╭──

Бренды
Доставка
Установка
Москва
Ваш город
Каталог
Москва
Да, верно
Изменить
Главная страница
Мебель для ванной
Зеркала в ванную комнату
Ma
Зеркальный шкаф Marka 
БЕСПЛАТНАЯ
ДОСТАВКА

╰──

= REQUEST =
The data must be given again in full. Keep every line identical.

= TASK OUTPUT =
Бренды
Доставка
Установка
Москва
Ваш город
Каталог
Москва
Да, верно
Изменить
Главная страница
Мебель для ванной
Зеркала в ванную комнату
Ma
Зеркальный шкаф Marka 
БЕСПЛАТНАЯ
ДОСТАВКА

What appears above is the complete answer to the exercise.